§ **What is needed**
Output only the stretch of the listing that starts at the line containing "parece genial la" and ends at the line containing "Genom att klicka", reproduced exactly with both ends.

§ **Information shown**
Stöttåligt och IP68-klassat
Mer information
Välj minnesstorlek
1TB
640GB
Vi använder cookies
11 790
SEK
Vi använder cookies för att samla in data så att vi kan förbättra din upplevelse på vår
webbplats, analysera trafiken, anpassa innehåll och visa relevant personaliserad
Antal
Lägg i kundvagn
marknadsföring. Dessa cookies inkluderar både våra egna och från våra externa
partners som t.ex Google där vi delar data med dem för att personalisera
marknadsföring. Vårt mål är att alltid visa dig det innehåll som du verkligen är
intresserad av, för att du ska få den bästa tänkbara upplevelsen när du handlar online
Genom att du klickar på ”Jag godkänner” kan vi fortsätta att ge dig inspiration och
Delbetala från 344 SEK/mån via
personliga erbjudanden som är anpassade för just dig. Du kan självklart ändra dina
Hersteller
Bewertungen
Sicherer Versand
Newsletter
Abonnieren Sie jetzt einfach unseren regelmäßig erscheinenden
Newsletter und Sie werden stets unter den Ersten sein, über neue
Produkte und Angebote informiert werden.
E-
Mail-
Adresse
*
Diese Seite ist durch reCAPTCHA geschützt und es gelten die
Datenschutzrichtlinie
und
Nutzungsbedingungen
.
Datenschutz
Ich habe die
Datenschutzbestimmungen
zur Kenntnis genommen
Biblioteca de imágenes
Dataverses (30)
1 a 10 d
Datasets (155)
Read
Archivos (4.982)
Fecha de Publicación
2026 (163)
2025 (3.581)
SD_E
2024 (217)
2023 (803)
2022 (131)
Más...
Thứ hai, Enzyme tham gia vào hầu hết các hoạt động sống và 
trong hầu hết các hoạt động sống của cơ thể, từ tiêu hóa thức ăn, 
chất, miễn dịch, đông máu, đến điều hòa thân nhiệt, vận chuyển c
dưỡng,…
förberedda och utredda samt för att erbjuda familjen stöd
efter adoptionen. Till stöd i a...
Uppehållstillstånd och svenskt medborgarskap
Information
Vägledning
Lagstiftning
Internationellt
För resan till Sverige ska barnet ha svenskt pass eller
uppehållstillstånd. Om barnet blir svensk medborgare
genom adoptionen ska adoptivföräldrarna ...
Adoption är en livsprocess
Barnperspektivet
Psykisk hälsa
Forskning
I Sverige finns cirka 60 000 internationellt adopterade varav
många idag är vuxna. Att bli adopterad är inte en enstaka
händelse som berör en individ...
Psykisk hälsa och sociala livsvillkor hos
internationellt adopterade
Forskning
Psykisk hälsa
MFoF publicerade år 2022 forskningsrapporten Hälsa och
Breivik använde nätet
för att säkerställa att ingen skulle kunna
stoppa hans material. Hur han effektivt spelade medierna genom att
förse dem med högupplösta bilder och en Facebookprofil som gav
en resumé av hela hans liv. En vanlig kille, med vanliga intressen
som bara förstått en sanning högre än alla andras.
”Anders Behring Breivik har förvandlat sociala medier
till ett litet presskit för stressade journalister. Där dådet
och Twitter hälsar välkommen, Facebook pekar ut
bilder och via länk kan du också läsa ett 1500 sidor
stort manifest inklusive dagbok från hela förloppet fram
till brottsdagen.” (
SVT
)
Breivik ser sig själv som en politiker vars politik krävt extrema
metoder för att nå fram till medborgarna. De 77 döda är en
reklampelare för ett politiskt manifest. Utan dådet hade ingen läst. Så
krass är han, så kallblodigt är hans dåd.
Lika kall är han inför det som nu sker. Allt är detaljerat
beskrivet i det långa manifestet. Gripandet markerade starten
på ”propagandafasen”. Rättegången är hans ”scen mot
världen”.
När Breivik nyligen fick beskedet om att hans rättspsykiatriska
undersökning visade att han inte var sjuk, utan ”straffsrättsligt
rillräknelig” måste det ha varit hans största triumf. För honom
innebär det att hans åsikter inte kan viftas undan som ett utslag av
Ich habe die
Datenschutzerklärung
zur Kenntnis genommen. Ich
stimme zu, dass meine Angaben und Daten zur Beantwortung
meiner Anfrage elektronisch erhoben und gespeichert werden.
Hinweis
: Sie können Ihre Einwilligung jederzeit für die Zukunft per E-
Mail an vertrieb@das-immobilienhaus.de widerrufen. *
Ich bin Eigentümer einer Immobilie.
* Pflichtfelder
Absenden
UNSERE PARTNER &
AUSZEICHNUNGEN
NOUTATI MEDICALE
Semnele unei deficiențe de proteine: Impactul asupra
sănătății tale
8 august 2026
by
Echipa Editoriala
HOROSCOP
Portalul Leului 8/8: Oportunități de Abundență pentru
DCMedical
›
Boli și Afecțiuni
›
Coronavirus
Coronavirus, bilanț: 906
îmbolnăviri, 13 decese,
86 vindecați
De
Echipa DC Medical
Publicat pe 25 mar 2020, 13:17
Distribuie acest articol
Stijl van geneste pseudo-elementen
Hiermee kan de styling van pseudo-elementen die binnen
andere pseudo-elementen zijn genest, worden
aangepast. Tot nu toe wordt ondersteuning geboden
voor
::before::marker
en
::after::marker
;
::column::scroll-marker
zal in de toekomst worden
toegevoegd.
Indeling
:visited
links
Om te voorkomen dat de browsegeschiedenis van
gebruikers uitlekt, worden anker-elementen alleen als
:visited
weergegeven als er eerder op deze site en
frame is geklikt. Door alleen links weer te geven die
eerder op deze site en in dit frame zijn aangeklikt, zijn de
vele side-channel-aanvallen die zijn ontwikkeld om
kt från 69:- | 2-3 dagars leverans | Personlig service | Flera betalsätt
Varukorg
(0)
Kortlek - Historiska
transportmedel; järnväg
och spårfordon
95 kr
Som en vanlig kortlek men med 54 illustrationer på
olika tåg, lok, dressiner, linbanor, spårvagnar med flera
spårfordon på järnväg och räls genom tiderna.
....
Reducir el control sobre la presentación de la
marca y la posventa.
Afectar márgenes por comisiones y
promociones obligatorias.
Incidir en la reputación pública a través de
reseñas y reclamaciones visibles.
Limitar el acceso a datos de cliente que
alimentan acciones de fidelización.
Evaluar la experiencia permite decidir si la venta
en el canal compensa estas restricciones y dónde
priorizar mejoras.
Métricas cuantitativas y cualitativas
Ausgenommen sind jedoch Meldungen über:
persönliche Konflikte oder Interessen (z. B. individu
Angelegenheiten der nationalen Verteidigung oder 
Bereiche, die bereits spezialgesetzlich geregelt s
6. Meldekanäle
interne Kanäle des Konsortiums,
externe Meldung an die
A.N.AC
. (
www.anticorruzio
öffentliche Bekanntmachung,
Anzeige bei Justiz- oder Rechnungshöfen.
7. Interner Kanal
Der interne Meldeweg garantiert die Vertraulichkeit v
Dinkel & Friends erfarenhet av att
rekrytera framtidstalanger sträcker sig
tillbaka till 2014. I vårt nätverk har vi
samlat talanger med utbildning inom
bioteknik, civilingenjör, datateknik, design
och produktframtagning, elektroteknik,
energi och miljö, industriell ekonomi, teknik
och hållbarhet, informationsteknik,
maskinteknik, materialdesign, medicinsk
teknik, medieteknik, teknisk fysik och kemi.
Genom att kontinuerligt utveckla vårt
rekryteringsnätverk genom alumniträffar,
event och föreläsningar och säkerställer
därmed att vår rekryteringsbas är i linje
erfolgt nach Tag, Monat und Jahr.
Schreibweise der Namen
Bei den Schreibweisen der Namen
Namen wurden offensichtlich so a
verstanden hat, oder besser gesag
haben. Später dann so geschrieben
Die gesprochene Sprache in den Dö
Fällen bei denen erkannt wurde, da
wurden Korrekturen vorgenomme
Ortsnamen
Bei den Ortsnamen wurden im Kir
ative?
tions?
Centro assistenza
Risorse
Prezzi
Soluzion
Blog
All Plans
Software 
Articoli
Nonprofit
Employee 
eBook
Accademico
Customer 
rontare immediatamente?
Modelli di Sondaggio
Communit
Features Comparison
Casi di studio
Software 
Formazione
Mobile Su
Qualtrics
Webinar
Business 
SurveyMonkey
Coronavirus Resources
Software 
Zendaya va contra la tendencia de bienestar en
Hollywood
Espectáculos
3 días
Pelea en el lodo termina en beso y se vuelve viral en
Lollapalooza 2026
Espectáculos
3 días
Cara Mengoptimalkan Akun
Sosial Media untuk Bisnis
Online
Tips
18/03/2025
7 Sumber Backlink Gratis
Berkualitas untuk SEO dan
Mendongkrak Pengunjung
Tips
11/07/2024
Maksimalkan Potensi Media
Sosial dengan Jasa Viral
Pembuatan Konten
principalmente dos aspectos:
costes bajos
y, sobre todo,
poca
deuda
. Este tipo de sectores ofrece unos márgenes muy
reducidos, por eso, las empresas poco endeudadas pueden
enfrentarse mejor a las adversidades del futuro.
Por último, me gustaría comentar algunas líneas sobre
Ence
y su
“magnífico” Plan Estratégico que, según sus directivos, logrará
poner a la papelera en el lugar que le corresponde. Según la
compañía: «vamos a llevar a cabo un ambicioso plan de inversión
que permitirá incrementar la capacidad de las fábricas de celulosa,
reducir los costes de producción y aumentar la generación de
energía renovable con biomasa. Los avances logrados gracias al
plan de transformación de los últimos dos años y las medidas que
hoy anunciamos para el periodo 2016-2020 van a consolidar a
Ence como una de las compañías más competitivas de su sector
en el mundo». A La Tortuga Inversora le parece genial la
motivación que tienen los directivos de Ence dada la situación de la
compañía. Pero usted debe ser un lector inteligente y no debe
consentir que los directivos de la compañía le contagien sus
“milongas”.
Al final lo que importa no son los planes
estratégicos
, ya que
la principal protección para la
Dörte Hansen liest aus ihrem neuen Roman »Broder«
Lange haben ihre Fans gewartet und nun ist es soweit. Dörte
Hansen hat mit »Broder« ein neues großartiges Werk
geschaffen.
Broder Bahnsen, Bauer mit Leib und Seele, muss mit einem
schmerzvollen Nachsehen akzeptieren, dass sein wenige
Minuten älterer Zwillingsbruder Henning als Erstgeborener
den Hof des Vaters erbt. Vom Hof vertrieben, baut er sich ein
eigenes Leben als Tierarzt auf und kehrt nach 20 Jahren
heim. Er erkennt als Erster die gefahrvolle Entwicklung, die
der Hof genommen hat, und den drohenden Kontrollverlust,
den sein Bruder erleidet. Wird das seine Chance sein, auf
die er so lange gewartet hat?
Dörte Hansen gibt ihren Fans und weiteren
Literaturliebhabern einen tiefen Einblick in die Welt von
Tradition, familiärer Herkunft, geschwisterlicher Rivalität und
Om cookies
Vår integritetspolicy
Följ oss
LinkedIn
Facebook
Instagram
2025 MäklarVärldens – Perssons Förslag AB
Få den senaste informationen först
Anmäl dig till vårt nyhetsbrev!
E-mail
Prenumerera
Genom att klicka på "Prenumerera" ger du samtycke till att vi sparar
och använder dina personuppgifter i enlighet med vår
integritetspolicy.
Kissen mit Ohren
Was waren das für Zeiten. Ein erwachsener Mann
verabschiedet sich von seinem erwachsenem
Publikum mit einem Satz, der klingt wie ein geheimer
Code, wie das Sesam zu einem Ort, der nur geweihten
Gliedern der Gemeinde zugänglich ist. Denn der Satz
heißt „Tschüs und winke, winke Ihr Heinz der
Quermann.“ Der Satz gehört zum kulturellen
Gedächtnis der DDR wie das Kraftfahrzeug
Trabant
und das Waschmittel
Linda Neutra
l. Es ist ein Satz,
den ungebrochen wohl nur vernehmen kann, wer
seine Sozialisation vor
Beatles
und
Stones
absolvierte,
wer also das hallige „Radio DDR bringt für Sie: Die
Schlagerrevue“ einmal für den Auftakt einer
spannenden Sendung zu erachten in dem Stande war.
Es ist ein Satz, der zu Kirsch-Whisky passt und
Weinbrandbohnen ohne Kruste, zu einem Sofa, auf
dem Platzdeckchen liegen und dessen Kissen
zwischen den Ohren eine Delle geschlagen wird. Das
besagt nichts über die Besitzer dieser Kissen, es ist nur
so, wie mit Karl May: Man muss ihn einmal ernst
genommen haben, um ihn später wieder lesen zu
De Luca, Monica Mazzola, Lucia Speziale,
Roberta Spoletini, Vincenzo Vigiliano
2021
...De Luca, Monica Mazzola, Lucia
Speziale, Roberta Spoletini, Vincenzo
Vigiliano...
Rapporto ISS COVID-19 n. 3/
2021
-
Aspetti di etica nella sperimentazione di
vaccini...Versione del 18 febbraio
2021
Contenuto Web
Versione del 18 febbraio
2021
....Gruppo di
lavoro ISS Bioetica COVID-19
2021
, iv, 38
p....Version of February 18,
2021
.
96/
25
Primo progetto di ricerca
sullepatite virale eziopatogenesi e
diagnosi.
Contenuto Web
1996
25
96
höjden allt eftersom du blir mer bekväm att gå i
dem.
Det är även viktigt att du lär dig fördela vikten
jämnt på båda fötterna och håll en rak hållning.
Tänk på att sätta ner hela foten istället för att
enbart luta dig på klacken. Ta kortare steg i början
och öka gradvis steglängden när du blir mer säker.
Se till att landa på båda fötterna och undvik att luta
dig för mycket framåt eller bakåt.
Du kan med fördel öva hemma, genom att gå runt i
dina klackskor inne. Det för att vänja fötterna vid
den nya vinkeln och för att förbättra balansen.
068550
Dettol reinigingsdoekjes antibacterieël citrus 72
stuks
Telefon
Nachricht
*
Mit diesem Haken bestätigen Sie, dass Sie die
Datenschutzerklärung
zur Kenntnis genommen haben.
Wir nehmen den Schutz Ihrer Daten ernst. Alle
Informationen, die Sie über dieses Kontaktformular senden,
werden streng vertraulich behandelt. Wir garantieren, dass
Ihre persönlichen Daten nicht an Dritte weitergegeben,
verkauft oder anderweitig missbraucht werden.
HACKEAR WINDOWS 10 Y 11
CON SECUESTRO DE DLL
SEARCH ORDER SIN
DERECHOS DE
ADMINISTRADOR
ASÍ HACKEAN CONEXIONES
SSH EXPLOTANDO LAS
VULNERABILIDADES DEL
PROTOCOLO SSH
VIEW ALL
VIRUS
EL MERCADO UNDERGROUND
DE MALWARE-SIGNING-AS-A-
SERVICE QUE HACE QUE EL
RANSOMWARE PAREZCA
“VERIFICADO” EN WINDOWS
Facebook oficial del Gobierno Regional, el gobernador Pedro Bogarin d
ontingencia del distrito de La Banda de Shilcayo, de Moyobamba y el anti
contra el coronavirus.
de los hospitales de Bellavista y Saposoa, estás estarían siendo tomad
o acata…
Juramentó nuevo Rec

§ **Reply to the task**
en el mundo». A La Tortuga Inversora le parece genial la
motivación que tienen los directivos de Ence dada la situación de la
compañía. Pero usted debe ser un lector inteligente y no debe
consentir que los directivos de la compañía le contagien sus
“milongas”.
Al final lo que importa no son los planes
estratégicos
, ya que
la principal protección para la
Dörte Hansen liest aus ihrem neuen Roman »Broder«
Lange haben ihre Fans gewartet und nun ist es soweit. Dörte
Hansen hat mit »Broder« ein neues großartiges Werk
geschaffen.
Broder Bahnsen, Bauer mit Leib und Seele, muss mit einem
schmerzvollen Nachsehen akzeptieren, dass sein wenige
Minuten älterer Zwillingsbruder Henning als Erstgeborener
den Hof des Vaters erbt. Vom Hof vertrieben, baut er sich ein
eigenes Leben als Tierarzt auf und kehrt nach 20 Jahren
heim. Er erkennt als Erster die gefahrvolle Entwicklung, die
der Hof genommen hat, und den drohenden Kontrollverlust,
den sein Bruder erleidet. Wird das seine Chance sein, auf
die er so lange gewartet hat?
Dörte Hansen gibt ihren Fans und weiteren
Literaturliebhabern einen tiefen Einblick in die Welt von
Tradition, familiärer Herkunft, geschwisterlicher Rivalität und
Om cookies
Vår integritetspolicy
Följ oss
LinkedIn
Facebook
Instagram
2025 MäklarVärldens – Perssons Förslag AB
Få den senaste informationen först
Anmäl dig till vårt nyhetsbrev!
E-mail
Prenumerera
Genom att klicka på "Prenumerera" ger du samtycke till att vi sparar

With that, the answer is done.